2010-01-05 / Lifestyles

Planes, trains and automobiles
Lisa Carnley

Lisa Carnley is managing editor of the Lampasas Dispatch Record. I have used varied methods of transportation for long trips, including car, bus, train and airplane.

The car is too restricting. Buses make too many stops, and between picking up passengers and loading packages, it can take 12 hours to get to a destination that is about three hours from home.

Going by train is not my idea of the perfect way to travel either. Been there, done that, too many times.

Trips to see my folks up north were an expensive prospect when my kids were young. We couldn’t afford the airplane tickets, and sometimes we just needed a break from a four-day car trip.

One year we got the brilliant idea (yeah, whose idea was that anyway?) to take a passenger train to New York.

We left from the Temple Amtrak station on a Thursday afternoon, and we were set to arrive in upstate New York by Saturday morning.

At the time of our first rail journey, our sons were 2 and 6.

The problem with taking a train is that if you cannot afford to rent a sleeper berth, you have to sit up in a seat all night -- unless you are toddlers or youngsters, who run up and down the aisles all night long because they are full of energy from sleeping all day because they were up all night the day before. It’s a vicious cycle.

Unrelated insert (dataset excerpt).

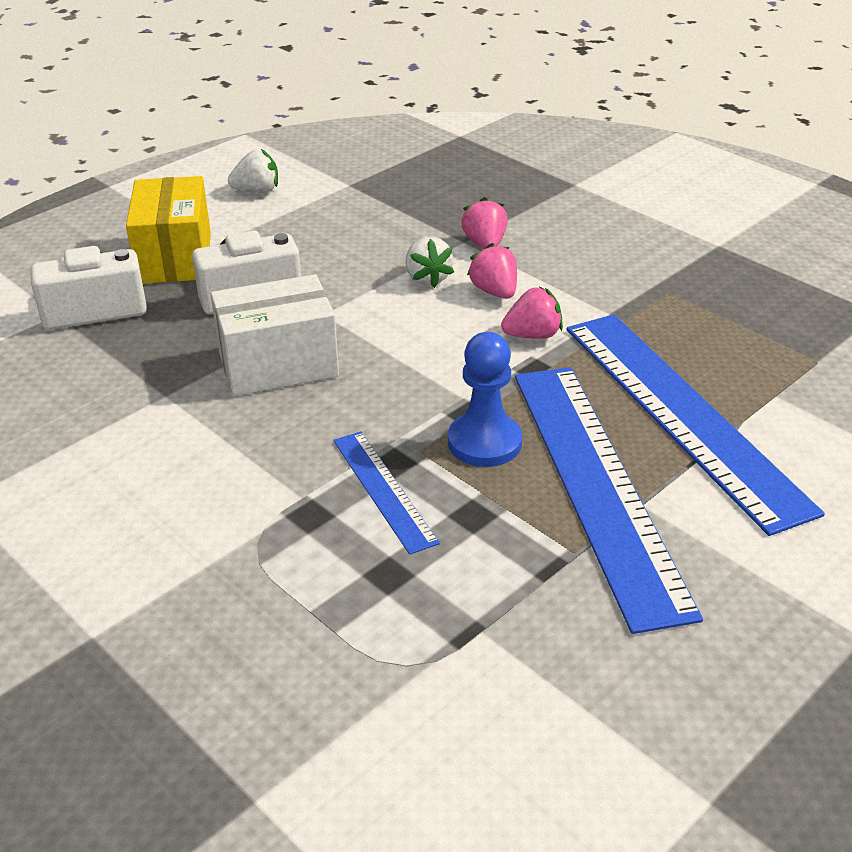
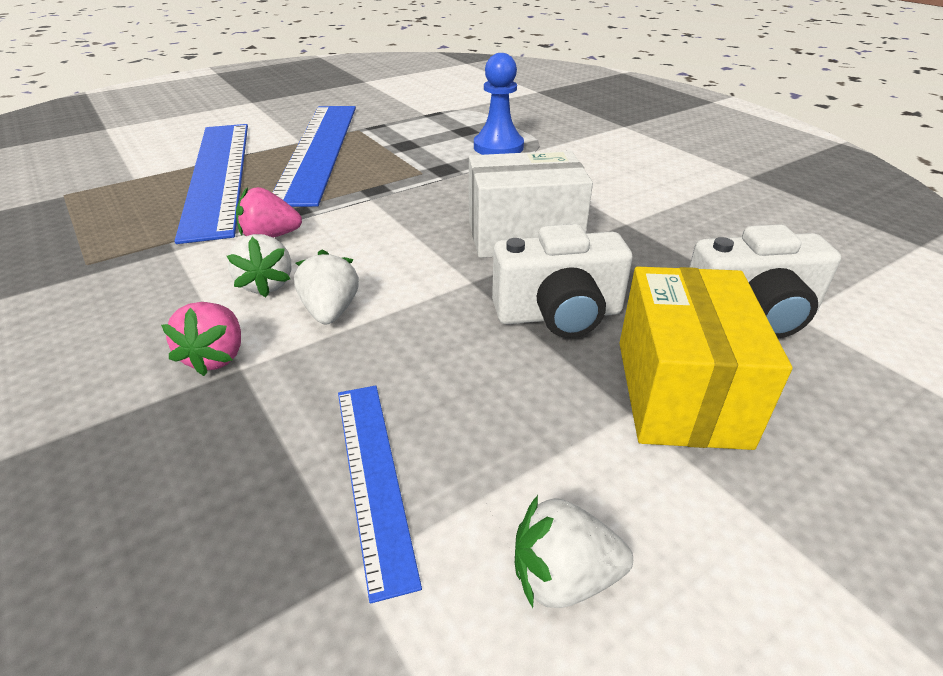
camera: 170 degrees left, 0 degrees up
(383, 490) = (456, 158): blue ruler -> blue ruler (374, 477)
(484, 442) = (374, 173): blue pawn -> blue pawn (498, 147)
(494, 292) = (266, 284): pink strawberry -> white strawberry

Eating on a train is an experience, too. Since we couldn’t afford to eat in the dining cars, we brought our own food with us.

And since there is no refrigeration for those who choose their own "meal plan," our diet for the entire trip consisted of Pop-Tarts and water. That was after the bread got smashed flatter than a pancake and the jar of peanut butter rolled under the seat and into oblivion.

We stayed hungry the entire trip. My parents probably thought I never fed my children because they ate from the time they arrived at their house and were still stuffing their cheeks like squirrels as we were leaving for the train station to start the journey home.

And you can’t bathe if you don’t have a sleeper berth. The bathrooms equipped with showers are reserved for “paying customers.”

The best you can do is take a flimsy paper towel and wet your hands and face. But you still end up in the same clothes you started in because it is too hard to pack (and carry) enough clothing for four people for several days and still fit the bags under the train seats. (No storage for us since we weren’t “paying customers.”)

When the train finally reached its destination, the doors opened to expel those of us crazy enough to travel like cattle packed into a rail car and headed for a slaughter house. We all burst forth to get away from our smelly neighbors and into the waiting arms of our loved ones, who exclaimed: “What’s that odor? Why is your stomach making that terrible noise?”

And swearing we would never do that again, I believe we traveled by train at least two other times -- especially after taking my little ones on their first airplane trip. But that’s a story for another time.